Alexa Ray Joel's performance at Café Carlyle deserves the kind of praise that accurately represents her performance, and yet I feel like too often even deservedly high praise can appear as hyperbole. In incredibly clear reality to those who came out to see her perform, Joel's maturing sound and confidence in her style as a singer are simply everything that one can ask out of a performer. She pushed herself vocally; she demonstrated incredible range; she shared well-crafted original songs; and the crowd ultimately begged her back for an encore. Did she really need all that convincing? Maybe not. But if any skeptics of Joel remain, I hope that she does release a new CD that showcases just how apt a comparison to Amy Winehouse truly is.

Despite having an exciting and well-placed opening number as well as one of the best closing numbers to a show anyone could select (not including the encore), there were four or five songs in the heart of her show that especially exemplify Joel's strength as a performer. The first of these was "Ruler of My Heart" (Allan Toussaint) where I think Joel's audience was confronted with the fact that Joel is no longer the girl that performed on her original "Sketches" CD. She showcased the depth of emotion and incredible depth of her voice throughout the song on lines dripping with sweet anguish like, "My heart cries out, pain inside/where can you be, I wait patiently."

Turning back the clock, she returned to that first CD with a version of her "Song of Yesterday" that resonated full of powerful emotion more so than ever as the nostalgia of the lyrics meshed well with the nostalgic tone and style of her voice. Beautifully, she sang, "It took a couple years to figure out that the songs I like to play are often not the songs you hear about on the radio today/this ain't the way it ought to be," exemplifying the modern torch singer in a unique way (rather for a different time than a lost love).

She followed up that number with the original, "Far Away," which was a purely magical song where Joel took to the piano and sang about her happy place. Though as a self-described late bloomer, Joel has become the woman that many likely imagined she could be. With complexity in double meanings and the incredible depth to her voice, the lyrics, "Well I'm not sure about tomorrow, but I know about today/ the only thing that feels right is to close my eyes and play" captured a range of both melancholic and exuberant emotion.

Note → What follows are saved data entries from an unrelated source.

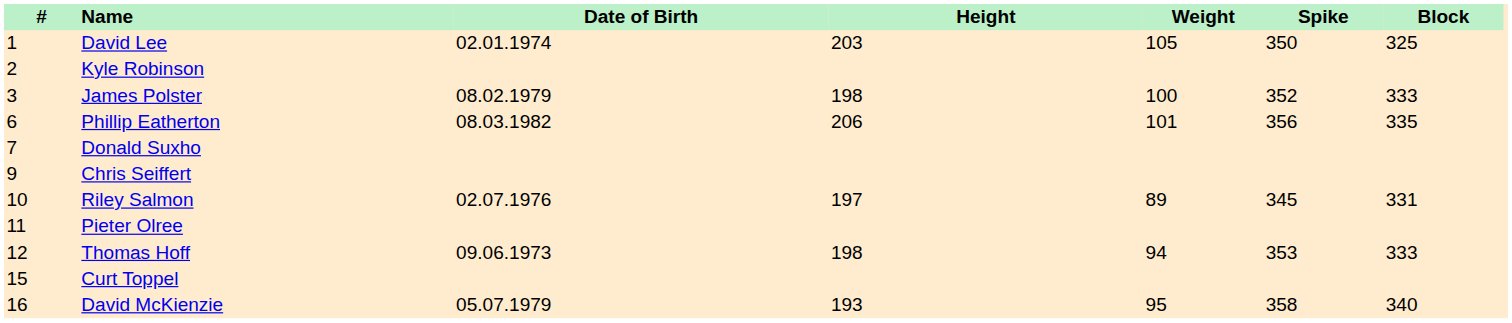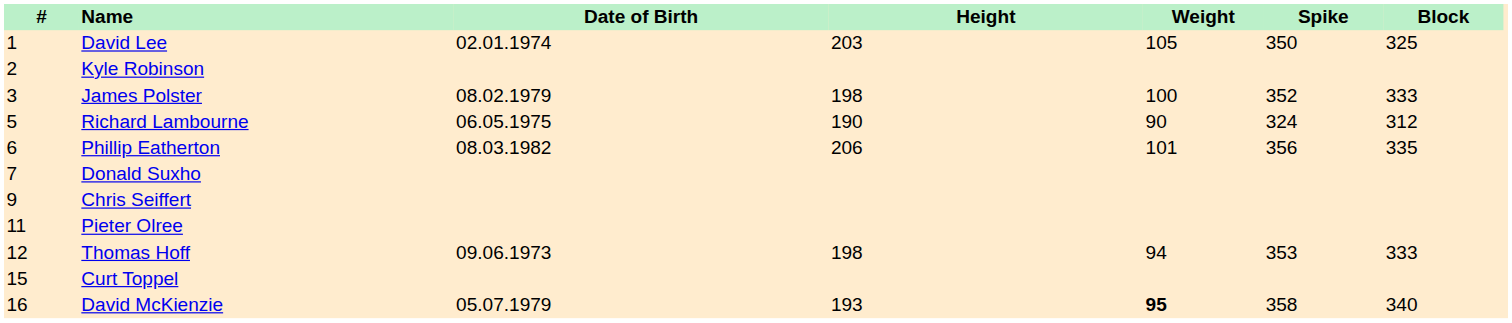+ row: 5 | Richard Lambourne | 06.05.1975 | 190 | 90 | 324 | 312
- row: 10 | Riley Salmon | 02.07.1976 | 197 | 89 | 345 | 331
David McKienzie | Weight: normal -> bold
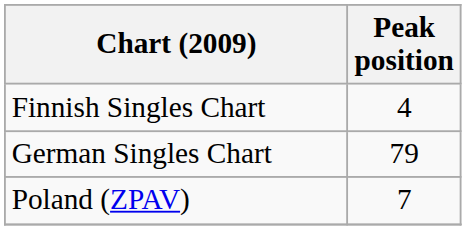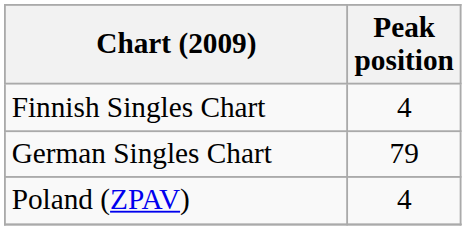Poland (ZPAV) | Peak position: 7 -> 4
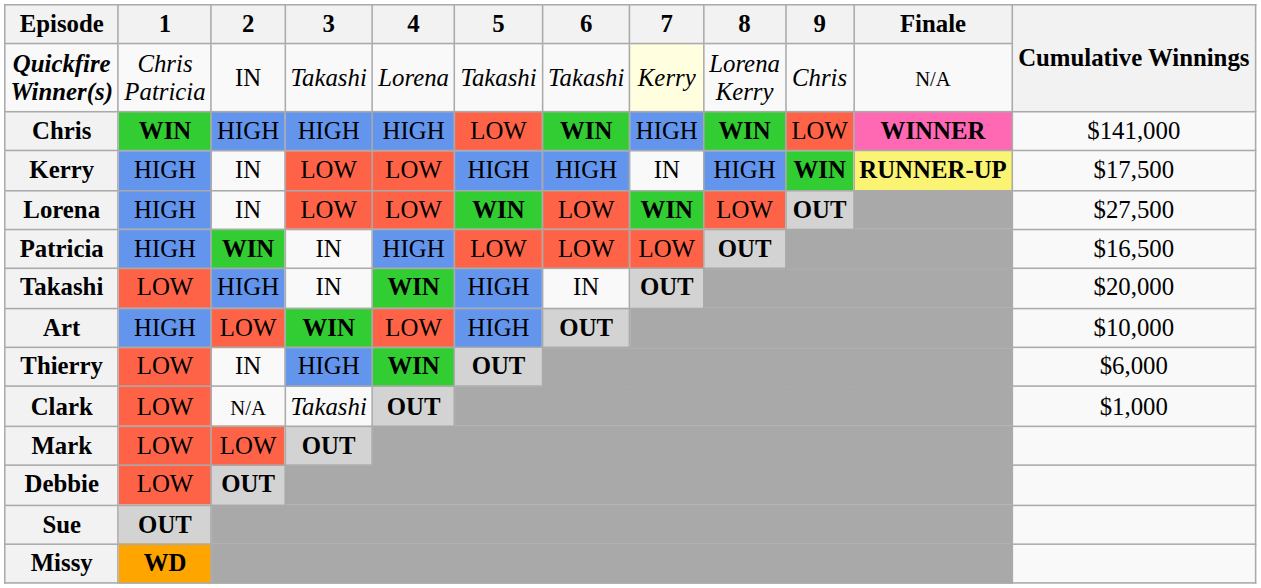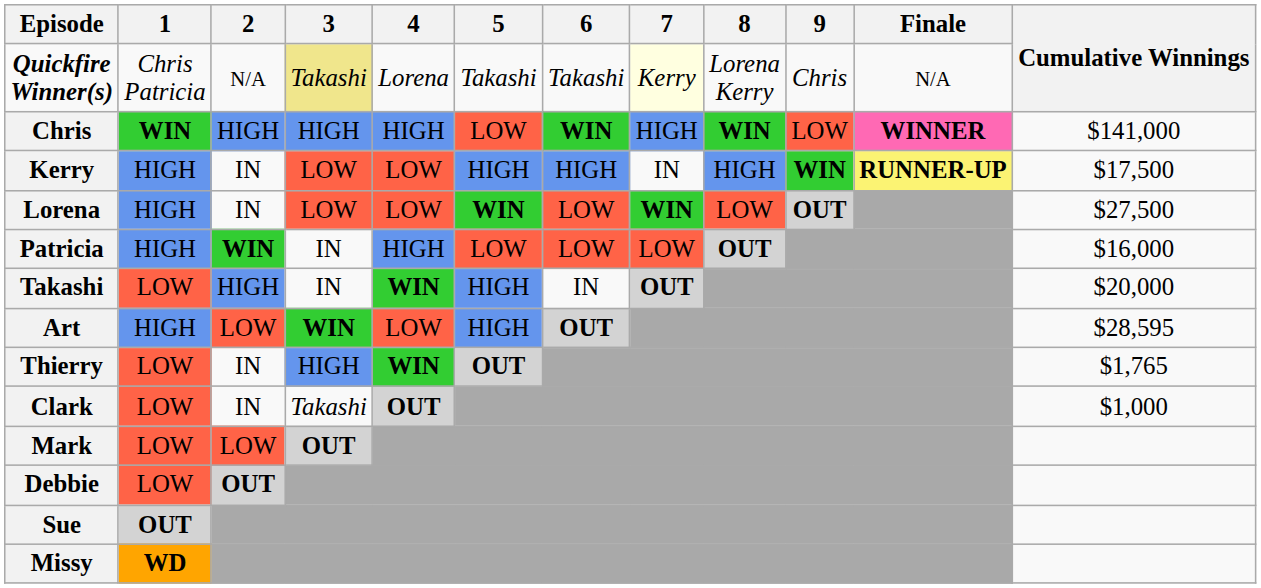Quickfire Winner(s) | 2: IN -> N/A
Quickfire Winner(s) | 3: no background -> khaki background
Patricia | Cumulative Winnings: $16,500 -> $16,000
Art | Cumulative Winnings: $10,000 -> $28,595
Thierry | Cumulative Winnings: $6,000 -> $1,765
Clark | 2: N/A -> IN
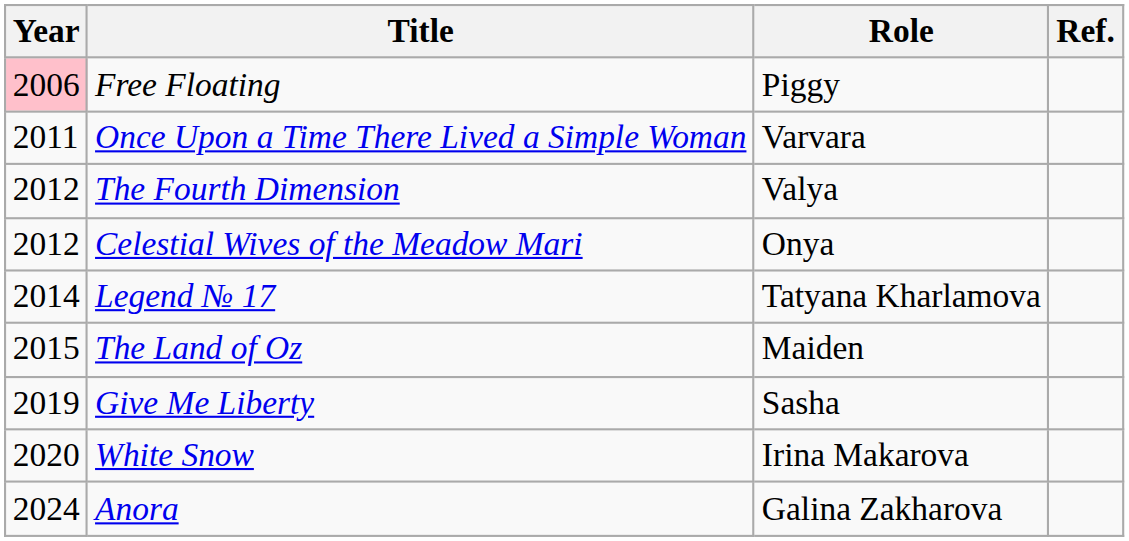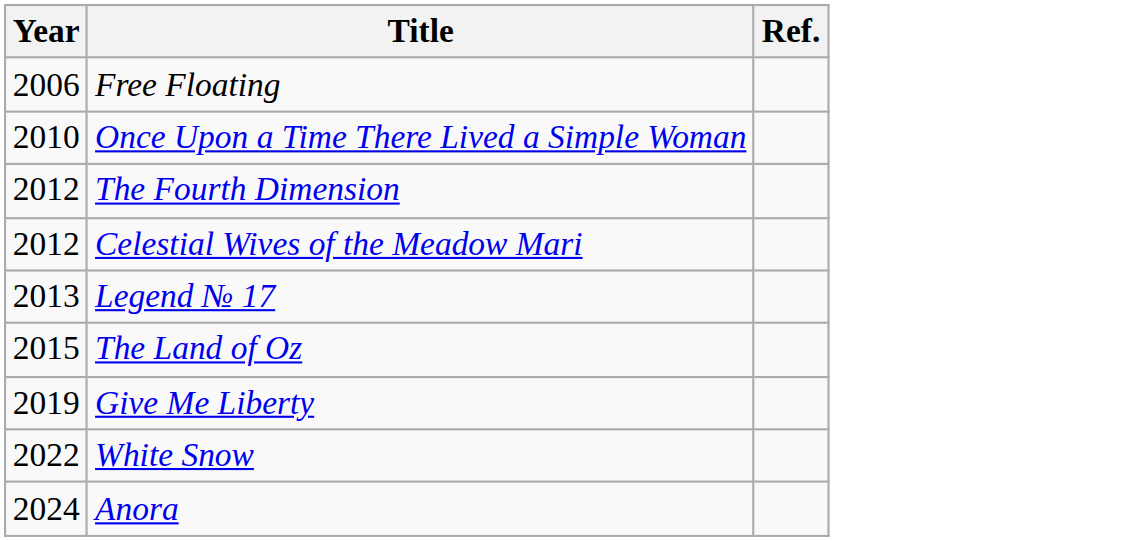- column: Role | Piggy | Varvara | Valya | Onya | Tatyana Kharlamova | Maiden | Sasha | Irina Makarova | Galina Zakharova
Free Floating | Year: pink background -> no background
Once Upon a Time There Lived a Simple Woman | Year: 2011 -> 2010
Legend № 17 | Year: 2014 -> 2013
White Snow | Year: 2020 -> 2022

Review: Alexa Ray Joel at Cafe Carlyle  Image

However, the theme of the night wasn't always Joel's lament, and despite the "torch singer" nature of many of her songs including another of my favorites, "Don't Let Me Be Misunderstood" (made famous by Nina Simone; Bennie Benjamin, Gloria Caldwell, and Sol Marcus), she always had a smile on her face. And to represent that positive emotion, she added upbeat, up-tempo numbers such as "Why Should I Worry" (Dan Hartman, Charlie Midnight) from the Disney movie, Oliver and Company, which was originally sung by Billy Joel, her father.

And although the show wasn't laced with tributes to Billy Joel, when she and pianist, Carmine Giglio, were called back up by an adoring audience, she paid Billy and New York the ultimate tribute with a stirring, "New York State of Mind." Bravo!